Creo que todas estas diferencias tan marcadas que viví en mi familia me hicieron crecer con cierto miedo por ser mujer, porque la gente podía hacerte daño, pero decidí no vivir con esa paranoia durante mucho tiempo. A los 20 años ya viajaba sola, y era una de las cosas que más he disfrutado siempre. En ese viaje conocí a un hombre mayor que yo, al cual se me ocurrió la mala idea de llevarlo a mi habitación de hotel. En un momento, cuando apenas estábamos besándonos, le dije que parara que no quería hacerlo. Él se transformó, solo sentí su cuerpo pesadísimo encima de mí, me tomó por los brazos y ya no pude moverme, por el miedo, porque no creía en ese momento que algo así me estuviera pasando a mi. Lloré mientras le pedía que se detuviera, lo último que recuerdo es haberme quedado viendo el techo fijamente sin sentir nada, sin escuchar. Lo primero que sentí fue que había sido mi culpa, yo lo había metido a mi habitación. Nunca le conté a nadie lo que pasó ese día.
Juré que nunca me volvería a pasar y mi personalidad cambió radicalmente, decidí que no necesitaba un novio, solo ligues de una noche, durante años salí mucho de fiesta, me la pasaba en casa de amigos. Un día después de beber desde temprano, terminé en casa de unos conocidos, me puse muy mal y un amigo me acompaño a recostarme, todo me daba vueltas. No recuerdo nada más, me perdí totalmente en el sueño, hasta que desperté y había un tipo encima de mi, yo tenía los pantalones abajo, estaba tan ebria aún que apenas si pude subirlos y volví a perder la conciencia. Claro, pensé otra vez que había sido mi culpa, yo me había puesto así de borracha.
Hay cosas que estoy segura que las mujeres no tenemos que vivir, que no son normales y que podemos guardarlas tanto tiempo que terminan haciéndonos mucho daño, como el acoso callejero, esa manera que tienen los tipos de vejarnos solo porque somos mujeres. Cada vez que alguien me grita cosas en la calle o pasa muy cerca diciéndome una guarrada o me tocan el trasero, me siento expuesta, vulnerable, vuelvo a sentir miedo sin saber exactamente a qué, y termino sintiendo mucho coraje porque de verdad creo que nadie tiene derecho a hacernos sentir de esta manera, ni siquiera nuestra propia familia.
Por supuesto que depende de nosotros cambiar ciertas pautas de comportamiento, por ejemplo, dejar de fomentar este tipo de actitudes con nuestros comentarios hacía otras mujeres, incluso dentro de nuestro núcleo familiar, dejar de agachar la cabeza y permitir de manera pasiva tantos tipos de violencia.

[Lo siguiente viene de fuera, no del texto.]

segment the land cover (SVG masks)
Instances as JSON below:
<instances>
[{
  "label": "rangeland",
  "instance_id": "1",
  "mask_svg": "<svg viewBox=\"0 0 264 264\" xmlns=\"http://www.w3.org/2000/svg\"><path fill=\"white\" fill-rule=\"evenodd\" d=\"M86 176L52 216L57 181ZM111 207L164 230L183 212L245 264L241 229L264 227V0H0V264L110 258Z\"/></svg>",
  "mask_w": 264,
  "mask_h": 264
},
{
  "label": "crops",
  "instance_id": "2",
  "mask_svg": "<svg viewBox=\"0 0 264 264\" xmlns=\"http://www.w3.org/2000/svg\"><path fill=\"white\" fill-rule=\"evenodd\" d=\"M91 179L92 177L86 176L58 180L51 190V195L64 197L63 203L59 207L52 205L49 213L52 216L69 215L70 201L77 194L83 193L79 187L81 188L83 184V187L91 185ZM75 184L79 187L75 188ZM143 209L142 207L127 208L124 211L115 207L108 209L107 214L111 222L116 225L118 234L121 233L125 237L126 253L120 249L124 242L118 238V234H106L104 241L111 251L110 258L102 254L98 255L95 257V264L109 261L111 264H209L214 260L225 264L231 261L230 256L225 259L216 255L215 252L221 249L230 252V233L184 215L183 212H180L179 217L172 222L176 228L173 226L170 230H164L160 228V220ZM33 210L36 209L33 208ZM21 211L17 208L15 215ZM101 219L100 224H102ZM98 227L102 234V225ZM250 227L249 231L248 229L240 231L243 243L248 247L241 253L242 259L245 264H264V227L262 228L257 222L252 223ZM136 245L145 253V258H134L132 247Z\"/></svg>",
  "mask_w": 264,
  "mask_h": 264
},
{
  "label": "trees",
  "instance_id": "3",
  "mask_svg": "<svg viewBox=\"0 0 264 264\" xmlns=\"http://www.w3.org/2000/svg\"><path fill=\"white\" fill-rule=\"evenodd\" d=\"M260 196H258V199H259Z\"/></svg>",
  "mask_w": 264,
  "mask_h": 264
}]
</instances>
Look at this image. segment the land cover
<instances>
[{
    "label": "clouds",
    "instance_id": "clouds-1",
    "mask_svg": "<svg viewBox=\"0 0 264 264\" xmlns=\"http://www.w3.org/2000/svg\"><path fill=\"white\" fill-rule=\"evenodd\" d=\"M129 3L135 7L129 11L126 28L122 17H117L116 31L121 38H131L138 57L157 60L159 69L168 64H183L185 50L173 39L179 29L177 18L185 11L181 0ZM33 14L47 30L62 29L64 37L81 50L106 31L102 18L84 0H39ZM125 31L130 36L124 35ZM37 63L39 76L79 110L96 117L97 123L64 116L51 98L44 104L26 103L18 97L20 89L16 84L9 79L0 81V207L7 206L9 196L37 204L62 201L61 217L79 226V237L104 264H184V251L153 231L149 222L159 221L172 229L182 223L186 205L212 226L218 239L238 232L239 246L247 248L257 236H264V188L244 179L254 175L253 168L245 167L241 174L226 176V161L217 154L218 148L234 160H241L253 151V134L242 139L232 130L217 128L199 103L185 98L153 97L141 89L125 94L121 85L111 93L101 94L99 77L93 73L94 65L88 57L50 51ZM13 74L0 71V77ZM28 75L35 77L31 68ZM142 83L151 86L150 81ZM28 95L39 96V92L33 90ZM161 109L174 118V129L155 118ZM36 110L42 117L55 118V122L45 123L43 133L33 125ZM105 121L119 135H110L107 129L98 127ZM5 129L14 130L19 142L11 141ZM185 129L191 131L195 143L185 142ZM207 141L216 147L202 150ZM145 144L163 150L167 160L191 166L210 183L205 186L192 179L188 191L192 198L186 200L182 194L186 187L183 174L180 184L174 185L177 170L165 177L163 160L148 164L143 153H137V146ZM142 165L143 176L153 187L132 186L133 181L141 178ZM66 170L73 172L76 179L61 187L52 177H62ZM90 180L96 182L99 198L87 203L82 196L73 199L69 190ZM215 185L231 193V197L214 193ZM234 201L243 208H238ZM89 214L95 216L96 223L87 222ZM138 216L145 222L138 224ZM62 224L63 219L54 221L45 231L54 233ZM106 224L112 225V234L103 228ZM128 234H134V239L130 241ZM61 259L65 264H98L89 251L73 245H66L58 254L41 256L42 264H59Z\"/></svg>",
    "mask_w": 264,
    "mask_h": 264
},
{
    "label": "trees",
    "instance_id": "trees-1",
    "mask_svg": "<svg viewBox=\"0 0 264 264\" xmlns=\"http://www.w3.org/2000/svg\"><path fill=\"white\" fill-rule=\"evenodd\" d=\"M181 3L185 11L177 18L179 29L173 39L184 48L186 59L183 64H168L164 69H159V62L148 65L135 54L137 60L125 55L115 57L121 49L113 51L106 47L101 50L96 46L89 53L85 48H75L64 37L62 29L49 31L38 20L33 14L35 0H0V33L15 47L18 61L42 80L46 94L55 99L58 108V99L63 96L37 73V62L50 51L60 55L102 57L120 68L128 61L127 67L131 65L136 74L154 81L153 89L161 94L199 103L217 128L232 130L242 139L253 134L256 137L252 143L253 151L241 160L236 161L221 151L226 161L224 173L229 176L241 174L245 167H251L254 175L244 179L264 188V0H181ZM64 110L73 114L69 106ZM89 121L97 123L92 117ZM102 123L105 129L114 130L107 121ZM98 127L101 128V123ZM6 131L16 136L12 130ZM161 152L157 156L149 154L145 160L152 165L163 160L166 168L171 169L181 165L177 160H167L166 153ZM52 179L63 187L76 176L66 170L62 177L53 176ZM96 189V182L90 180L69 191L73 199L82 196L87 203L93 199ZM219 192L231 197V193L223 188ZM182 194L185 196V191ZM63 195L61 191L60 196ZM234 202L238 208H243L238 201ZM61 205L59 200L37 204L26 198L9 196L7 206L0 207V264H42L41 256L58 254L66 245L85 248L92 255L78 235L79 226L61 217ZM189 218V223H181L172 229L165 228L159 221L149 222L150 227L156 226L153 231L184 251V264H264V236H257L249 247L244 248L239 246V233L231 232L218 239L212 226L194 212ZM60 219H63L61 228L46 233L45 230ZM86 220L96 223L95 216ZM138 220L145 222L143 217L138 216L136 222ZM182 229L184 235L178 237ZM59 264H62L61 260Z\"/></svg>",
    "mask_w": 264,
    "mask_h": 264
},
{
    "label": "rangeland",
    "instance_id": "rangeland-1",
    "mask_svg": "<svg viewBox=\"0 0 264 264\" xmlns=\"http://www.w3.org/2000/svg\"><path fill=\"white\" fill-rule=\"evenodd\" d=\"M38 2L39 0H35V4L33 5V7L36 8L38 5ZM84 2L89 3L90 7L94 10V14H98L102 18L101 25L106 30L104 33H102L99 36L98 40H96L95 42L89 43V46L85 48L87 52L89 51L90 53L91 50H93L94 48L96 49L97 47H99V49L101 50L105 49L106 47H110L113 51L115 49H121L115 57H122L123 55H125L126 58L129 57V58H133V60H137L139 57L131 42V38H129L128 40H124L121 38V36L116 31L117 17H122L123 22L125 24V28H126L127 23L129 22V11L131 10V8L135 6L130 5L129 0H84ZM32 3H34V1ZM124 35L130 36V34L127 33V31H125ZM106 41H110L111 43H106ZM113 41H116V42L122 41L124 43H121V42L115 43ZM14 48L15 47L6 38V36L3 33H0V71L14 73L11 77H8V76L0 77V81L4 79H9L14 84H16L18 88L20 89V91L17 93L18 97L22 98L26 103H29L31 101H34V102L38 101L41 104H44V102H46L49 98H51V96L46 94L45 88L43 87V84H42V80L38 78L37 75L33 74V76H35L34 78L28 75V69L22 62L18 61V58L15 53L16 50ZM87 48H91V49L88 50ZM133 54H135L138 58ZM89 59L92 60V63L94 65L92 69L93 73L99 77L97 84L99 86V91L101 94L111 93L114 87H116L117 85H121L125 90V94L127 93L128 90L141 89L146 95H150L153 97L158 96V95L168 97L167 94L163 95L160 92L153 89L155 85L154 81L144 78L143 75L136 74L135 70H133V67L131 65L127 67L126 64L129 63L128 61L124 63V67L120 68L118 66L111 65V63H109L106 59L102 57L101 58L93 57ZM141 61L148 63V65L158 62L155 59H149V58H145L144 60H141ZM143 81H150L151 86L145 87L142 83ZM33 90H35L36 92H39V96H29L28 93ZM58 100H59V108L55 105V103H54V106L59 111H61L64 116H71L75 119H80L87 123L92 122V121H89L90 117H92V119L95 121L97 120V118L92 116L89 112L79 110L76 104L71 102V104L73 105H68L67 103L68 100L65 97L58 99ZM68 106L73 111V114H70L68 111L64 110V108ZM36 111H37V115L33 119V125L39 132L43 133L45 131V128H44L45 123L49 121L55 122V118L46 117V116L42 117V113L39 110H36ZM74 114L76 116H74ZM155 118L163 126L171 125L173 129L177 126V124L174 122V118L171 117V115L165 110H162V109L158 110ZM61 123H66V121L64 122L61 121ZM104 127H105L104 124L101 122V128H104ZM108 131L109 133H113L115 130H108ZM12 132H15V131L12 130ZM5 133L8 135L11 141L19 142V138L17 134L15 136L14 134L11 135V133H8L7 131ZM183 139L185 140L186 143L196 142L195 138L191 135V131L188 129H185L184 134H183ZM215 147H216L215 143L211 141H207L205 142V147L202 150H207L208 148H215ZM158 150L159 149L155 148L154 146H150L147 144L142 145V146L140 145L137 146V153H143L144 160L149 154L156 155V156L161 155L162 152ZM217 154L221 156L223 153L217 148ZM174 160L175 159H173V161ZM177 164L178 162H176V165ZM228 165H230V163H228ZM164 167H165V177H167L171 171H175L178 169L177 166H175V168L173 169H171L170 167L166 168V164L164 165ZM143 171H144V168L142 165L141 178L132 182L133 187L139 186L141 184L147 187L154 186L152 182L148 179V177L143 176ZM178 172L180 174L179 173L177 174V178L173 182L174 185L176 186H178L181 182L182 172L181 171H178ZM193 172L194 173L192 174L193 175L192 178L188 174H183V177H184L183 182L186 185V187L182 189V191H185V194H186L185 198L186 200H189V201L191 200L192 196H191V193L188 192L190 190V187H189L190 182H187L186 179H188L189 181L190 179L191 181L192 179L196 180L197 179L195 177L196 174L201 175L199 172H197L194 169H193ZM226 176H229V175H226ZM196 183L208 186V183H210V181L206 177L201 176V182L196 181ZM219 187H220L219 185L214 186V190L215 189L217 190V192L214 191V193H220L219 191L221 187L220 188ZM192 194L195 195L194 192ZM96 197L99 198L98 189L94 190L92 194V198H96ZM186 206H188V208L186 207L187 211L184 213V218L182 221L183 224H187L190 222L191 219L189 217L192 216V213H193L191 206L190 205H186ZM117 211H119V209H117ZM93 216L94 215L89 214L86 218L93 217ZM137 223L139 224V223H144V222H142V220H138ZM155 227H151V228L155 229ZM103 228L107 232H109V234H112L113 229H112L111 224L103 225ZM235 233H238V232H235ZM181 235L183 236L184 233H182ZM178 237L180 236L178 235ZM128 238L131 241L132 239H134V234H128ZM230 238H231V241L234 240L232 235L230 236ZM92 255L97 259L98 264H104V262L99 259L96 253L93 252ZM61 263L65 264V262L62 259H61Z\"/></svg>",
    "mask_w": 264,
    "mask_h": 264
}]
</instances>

Sé del miedo al intentar denunciar o siquiera hablar de esto con tus amigos o familia, sé la impotencia que se siente cuando te enteras que a alguien más le pasó, sé que lo primero que pensamos es no sirve de nada levantar la voz, pero quizá sí, quizá realmente se está construyendo un país diferente en donde cada vez más voces se hacen visibles en contra de la violencia de género, para hacer un mejor lugar donde vivir, sanar, quizá, todos esos recuerdos y poder evitar que a alguien le pase esto alguna vez.
* Por desgracia este texto no es una ficción, por eso el nombre de la autora es un pseudónimo.